Taq DNA polymerase (Standard buffer)
Thermus aquaticus DNA polymerase (Taq DNA polymerase) gene was expressed in E.coli in large quantities and highly purified. The enzyme has thermostable DNA polymerase activity and the MW is 94 kDa, same as that of the natural enzyme.
This enzyme is suitable for PCR reactions; capable of amplifying DNA with various primers.
- High-throughput PCR
- Colony PCR
- Incorporation of dUTP, dITP, and fluorescence-labeled nucleotides
- Primer extension
- Addition of a single nucleotide (adenosine) at the 3’-blunt ends
General composition of PCR reaction mixture (total 50ul)
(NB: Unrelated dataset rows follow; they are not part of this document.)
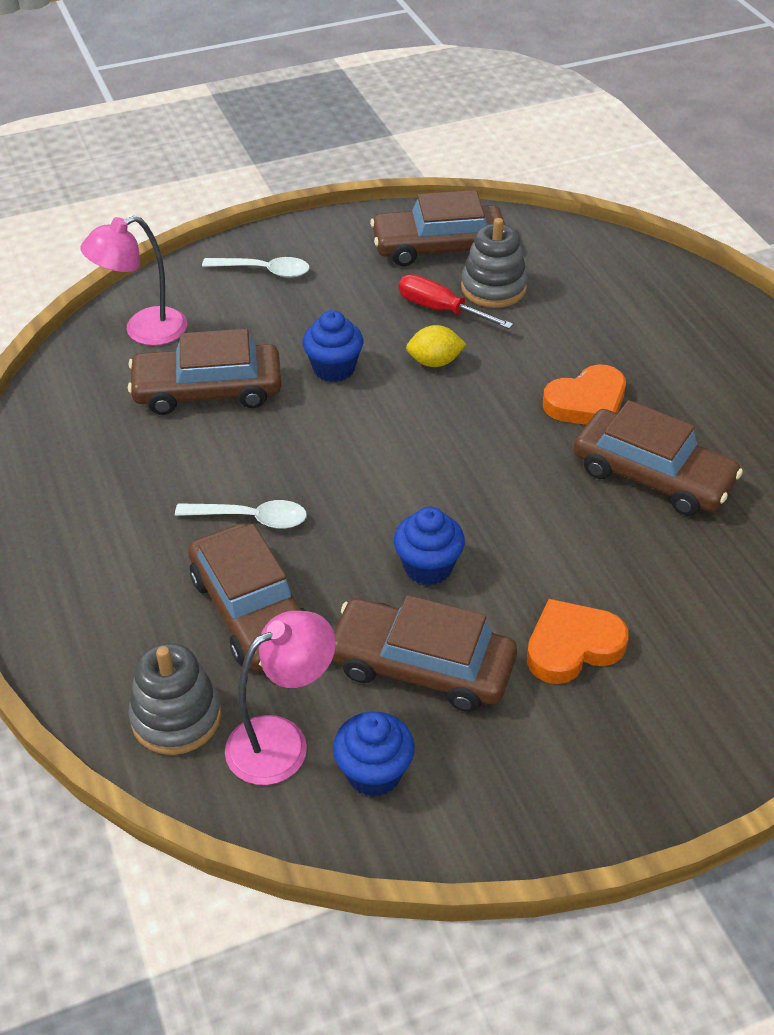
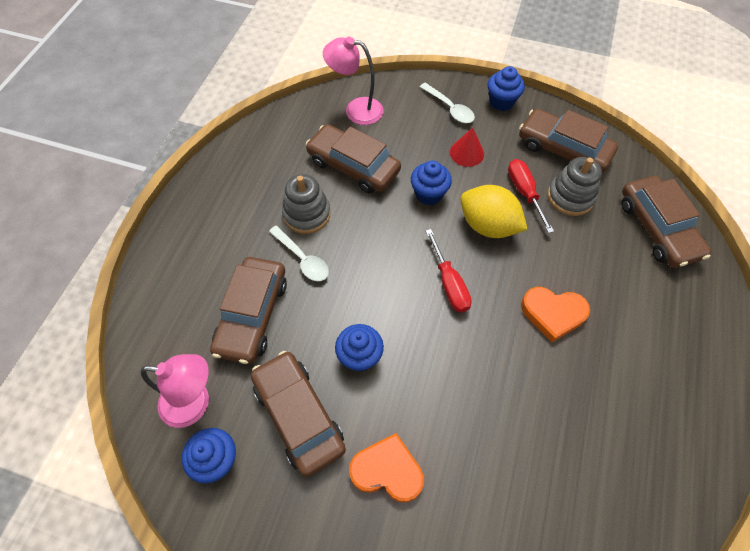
camera: 40 degrees right, 15 degrees up
grey stacking toy [128,643,221,755] -> grey stacking toy moved to [282,174,331,234]
yellow lemon [406,325,466,367] -> yellow lemon [461,185,528,238], size x1.73
brown car [574,400,743,516] -> brown car moved to [622,176,711,268]
none -> red screwdriver [426,229,472,313]
none -> red cone [450,127,484,167]
none -> blue cupcake [488,66,525,111]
|Taq DNA polymerase (5 units/ul)||*0.25 ul|
|10 x Standard Buffer (Taq)||5 ul|
|2.5mM (each) dNTPs||4ul|
|Primer 1||0.2～1.0uM (final conc.)|
|Primer 2||0.2～1.0uM (final conc.)|
|Sterile distilled water||up to 50ul|
*Use of excess amount of enzyme is not recommended.
20mM Tris-HCl (pH 8.0), 100mM KCl, 0.1mM EDTA, 1mM DTT, 50% glycerol, 0.5% Tween20, 0.5% Igepal CA-630, Store at -20℃
5 units/ul, where one unit is defined as the amount of enzyme that can incorporate 10 nmols of total dNTPs into an acid-insoluble material in 30 minutes at 74℃ when activated salmon sperm DNA was used as template/primer.
Greater than 95% of protein determined by SDS-PAGE (CBB staining) (Fig.1) The absence of endonucleases and exonucleases was confirmed.
PCR Test: Good amplification result was obtained in PCR reaction using λDNA as a template (Fig.2).